Talk about what happens next. Use the piggy bank as a springboard into bigger financial conversations. What could we do with this money that would make it grow? What if, instead of spending it, we put it somewhere that pays us more money for keeping it there? This is how the concepts of saving accounts, interest, and eventually investing begin to make sense to young minds.
The Deeper Lesson: You Are Bigger Than Your Cravings
There is a deeper lesson hiding inside the piggy bank lesson. And it goes far beyond money.
When a child learns to walk past the sweet shop, feel the pull of wanting something, and choose to put their money in their savings instead — they are learning something profound. They are learning that they are not controlled by their impulses. That they can feel a desire and choose not to act on it. That they have power over themselves.
This lesson extends into every area of life. The child who can delay gratification with money is more likely to be able to delay gratification in other areas too. To study now for exams later. To put in the work now for the career they want later. To invest in relationships before expecting returns from them. To build before they spend. To earn before they enjoy.
Self-control is one of the most powerful forces a human being can develop. And the humble piggy bank is one of the earliest places where a child can begin practicing it.
Starting Young Makes All the Difference
There is a reason we talk about the piggy bank in the context of young people specifically. The habits formed in childhood and teenage years are the hardest to break and the easiest to build on. A teenager who has already developed a saving habit, who already thinks of themselves as financially responsible, has an enormous advantage when adult financial decisions begin to arrive: first jobs, first salaries, first major expenses.
Contrast this with the adult who reaches their mid-thirties having never developed any saving habit at all. They may want to save. They may understand intellectually that they should. But the habit was never built, and building it now requires fighting years of deeply ingrained patterns. It is possible, but it is much harder.
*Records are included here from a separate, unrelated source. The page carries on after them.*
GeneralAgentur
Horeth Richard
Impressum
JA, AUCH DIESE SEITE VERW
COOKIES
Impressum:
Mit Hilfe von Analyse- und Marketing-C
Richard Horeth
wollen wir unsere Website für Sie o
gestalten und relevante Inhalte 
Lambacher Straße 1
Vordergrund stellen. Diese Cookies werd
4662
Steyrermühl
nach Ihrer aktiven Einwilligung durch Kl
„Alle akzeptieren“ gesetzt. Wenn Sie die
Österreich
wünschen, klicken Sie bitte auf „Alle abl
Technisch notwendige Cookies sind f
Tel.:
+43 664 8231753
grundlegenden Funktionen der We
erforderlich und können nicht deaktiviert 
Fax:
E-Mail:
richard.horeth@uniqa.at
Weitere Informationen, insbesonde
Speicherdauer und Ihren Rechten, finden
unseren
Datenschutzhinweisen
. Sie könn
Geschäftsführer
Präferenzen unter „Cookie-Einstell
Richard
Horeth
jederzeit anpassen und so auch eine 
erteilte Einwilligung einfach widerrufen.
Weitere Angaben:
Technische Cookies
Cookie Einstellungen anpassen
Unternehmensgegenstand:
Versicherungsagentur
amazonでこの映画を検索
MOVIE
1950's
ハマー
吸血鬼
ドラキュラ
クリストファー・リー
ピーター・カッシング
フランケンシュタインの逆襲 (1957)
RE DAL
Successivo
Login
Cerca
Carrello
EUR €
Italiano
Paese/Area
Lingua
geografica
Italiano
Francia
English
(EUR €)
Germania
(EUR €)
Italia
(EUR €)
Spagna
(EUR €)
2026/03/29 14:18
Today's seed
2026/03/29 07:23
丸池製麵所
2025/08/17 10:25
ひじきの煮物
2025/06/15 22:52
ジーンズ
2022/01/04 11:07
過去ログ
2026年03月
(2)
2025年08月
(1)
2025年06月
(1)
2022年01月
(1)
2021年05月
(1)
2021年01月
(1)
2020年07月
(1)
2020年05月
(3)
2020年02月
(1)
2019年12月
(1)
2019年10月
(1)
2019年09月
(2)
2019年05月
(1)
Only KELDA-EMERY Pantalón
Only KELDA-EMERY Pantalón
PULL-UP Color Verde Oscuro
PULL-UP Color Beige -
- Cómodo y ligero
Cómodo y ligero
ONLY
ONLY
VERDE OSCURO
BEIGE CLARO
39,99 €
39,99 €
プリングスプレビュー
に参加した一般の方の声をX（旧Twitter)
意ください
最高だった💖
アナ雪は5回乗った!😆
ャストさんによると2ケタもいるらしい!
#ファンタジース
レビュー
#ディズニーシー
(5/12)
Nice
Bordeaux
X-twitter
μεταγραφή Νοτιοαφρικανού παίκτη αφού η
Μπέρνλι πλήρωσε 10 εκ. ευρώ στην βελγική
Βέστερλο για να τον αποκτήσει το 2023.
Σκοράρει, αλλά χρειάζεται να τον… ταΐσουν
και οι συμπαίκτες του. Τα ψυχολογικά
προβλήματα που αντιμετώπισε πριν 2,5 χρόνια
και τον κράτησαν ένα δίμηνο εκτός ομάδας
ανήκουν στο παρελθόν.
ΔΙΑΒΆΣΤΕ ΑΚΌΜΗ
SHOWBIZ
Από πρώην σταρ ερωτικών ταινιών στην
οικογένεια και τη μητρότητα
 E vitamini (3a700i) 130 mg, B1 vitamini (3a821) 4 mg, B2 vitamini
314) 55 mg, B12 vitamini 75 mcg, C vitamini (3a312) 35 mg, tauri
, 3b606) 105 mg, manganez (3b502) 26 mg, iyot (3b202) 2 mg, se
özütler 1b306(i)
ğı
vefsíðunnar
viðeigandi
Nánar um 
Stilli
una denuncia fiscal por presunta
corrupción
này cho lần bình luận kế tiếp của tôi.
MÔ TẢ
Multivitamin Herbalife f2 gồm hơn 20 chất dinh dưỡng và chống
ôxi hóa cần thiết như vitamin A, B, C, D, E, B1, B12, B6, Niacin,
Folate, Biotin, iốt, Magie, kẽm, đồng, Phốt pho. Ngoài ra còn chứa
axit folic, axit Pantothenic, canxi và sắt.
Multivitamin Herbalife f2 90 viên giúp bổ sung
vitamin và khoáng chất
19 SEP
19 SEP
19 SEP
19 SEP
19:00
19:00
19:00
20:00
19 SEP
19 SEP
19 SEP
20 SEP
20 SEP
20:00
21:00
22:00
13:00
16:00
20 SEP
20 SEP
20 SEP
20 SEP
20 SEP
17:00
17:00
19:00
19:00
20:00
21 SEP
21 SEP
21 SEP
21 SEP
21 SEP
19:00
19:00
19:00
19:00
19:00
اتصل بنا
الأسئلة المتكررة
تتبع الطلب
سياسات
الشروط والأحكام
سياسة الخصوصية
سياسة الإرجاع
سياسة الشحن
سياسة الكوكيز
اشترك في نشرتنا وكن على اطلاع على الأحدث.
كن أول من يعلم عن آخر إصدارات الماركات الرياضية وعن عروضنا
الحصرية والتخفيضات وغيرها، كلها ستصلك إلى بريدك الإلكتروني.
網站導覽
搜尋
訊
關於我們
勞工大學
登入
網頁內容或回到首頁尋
Give a child the gift of the piggy bank habit early, and you are giving them something that will compound — financially and personally — for the rest of their life.
A Simple Object with an Extraordinary Legacy
Do not underestimate what sits on that shelf.
Every time a young person drops a coin into their piggy bank, they are making a small vote for the person they want to become. They are choosing their future self over their present impulse. They are practicing discipline. They are building an identity as a person who manages money with wisdom and intention.
These small votes, cast again and again over months and years, add up to a character. And that character — disciplined, intentional, forward-thinking — is the foundation on which lasting financial freedom is built.
The piggy bank is not just a toy. It is a training ground. It is the first chapter of a financial story that can end in freedom, stability, generosity, and impact.
Make sure every young person in your life gets to start that story early.